*** Excerpt provided ***

RENO — The federal government has abandoned plans — at least for now — to round up more than 300 wild horses in Northern Nevada after a U.S. judge temporarily blocked the effort last month for fear of harm to the mustangs.

The agency won’t move forward with the roundup in the Pine Nut Range southeast of Carson City until it completes another review of potential environmental effects, lawyers for the U.S. Bureau of Land Management said in papers filed in federal court in Reno.

Judge Larry Hicks had granted a restraining order sought by horse advocates preventing the roundup until he could hear further arguments from both sides on the merits of the case.

Opponents say the Bureau of Land Management was relying on a nearly 5-year-old environmental analysis that ignores the latest scientific evidence about the dangers posed by injecting female horses with a fertility drug that keeps them from reproducing for two years.

Lawyers for Friends of Animals and Protect Mustangs said there’s been significant new research about the potential harms of PZP since the federal agency reviewed the effects in 2010. New studies confirm earlier concerns that the interference with the wild herds prompts mares unable to become pregnant to leave in search of stallions in other bands of mustangs, they said.

Hicks said in his Feb. 11 ruling that the agency appeared to have violated federal law, including the National Environmental Policy Act requiring a more stringent examination of the effects than the one Bureau of Land Management scientists conducted.

Leon Thomas, the federal agency’s field manager for the Sierra Front based in Carson City, said in an affidavit filed in the government’s voluntary dismissal of the case late Tuesday that the agency won’t implement the record of decision it issued last year to permanently remove 200 horses and return about 130 back to the range, about half of those mares that would have been injected with PZP.

*** End of Excerpt provided ***

» Task objective:
Using the article on the Nevada wild horse roundup, answer these:
1. Where is the Pine Nut Range located?
2. In what year did the federal agency review the effects of PZP?
3. How many horses did the record of decision call for removing permanently?
Rely only on the article above for these answers.

*** Dataset extract ***

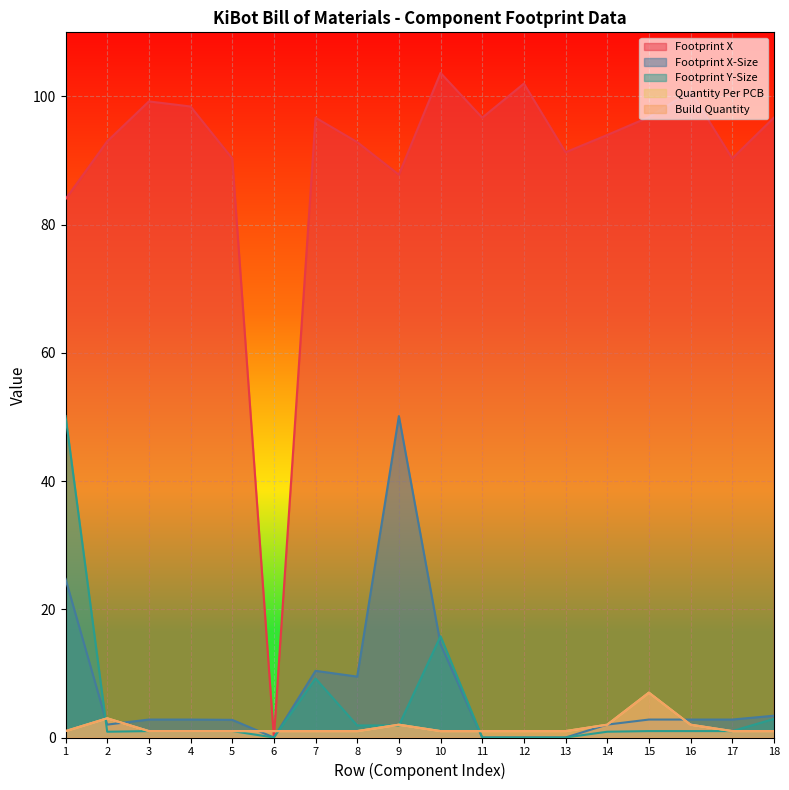

List the series in order of their peak value, lowest first.

Quantity Per PCB, Build Quantity, Footprint X-Size, Footprint Y-Size, Footprint X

*** End of Dataset extract ***

» Answer space:
1. Southeast of Carson City.
2. 2010.
3. 200.